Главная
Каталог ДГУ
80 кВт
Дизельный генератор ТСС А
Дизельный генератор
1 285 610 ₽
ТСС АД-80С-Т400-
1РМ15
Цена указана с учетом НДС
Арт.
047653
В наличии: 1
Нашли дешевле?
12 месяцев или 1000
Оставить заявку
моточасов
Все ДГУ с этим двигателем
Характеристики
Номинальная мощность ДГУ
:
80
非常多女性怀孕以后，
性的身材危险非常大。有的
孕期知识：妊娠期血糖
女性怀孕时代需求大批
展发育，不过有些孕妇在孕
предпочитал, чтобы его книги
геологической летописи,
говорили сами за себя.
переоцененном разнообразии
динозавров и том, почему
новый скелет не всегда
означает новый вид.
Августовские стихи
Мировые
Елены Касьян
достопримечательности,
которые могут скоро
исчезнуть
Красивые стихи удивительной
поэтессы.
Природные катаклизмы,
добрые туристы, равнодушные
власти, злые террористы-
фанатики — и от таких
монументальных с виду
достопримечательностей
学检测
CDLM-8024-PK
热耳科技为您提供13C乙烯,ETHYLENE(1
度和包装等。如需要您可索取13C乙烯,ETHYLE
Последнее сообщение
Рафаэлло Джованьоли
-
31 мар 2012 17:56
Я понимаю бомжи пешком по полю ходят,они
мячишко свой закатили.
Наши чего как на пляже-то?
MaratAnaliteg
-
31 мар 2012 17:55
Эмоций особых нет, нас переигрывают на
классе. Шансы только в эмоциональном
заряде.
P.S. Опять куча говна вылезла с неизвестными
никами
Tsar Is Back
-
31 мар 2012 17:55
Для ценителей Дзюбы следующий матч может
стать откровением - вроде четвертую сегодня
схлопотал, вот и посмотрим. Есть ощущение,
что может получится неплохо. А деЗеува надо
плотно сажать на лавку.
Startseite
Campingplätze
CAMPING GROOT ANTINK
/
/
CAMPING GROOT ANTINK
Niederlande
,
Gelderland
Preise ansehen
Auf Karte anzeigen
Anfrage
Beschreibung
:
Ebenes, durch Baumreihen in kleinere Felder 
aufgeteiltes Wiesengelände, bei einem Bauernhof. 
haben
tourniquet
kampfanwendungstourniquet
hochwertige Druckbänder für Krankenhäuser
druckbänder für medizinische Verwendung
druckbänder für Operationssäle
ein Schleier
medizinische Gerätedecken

— WHAT TO WORK ON —
Only an exact copy of the listing above, from its first line up to and including the line with "предпочитал, чтобы его книги", counts as the answer.

— ANSWER AREA —
Главная
Каталог ДГУ
80 кВт
Дизельный генератор ТСС А
Дизельный генератор
1 285 610 ₽
ТСС АД-80С-Т400-
1РМ15
Цена указана с учетом НДС
Арт.
047653
В наличии: 1
Нашли дешевле?
12 месяцев или 1000
Оставить заявку
моточасов
Все ДГУ с этим двигателем
Характеристики
Номинальная мощность ДГУ
:
80
非常多女性怀孕以后，
性的身材危险非常大。有的
孕期知识：妊娠期血糖
女性怀孕时代需求大批
展发育，不过有些孕妇在孕
предпочитал, чтобы его книги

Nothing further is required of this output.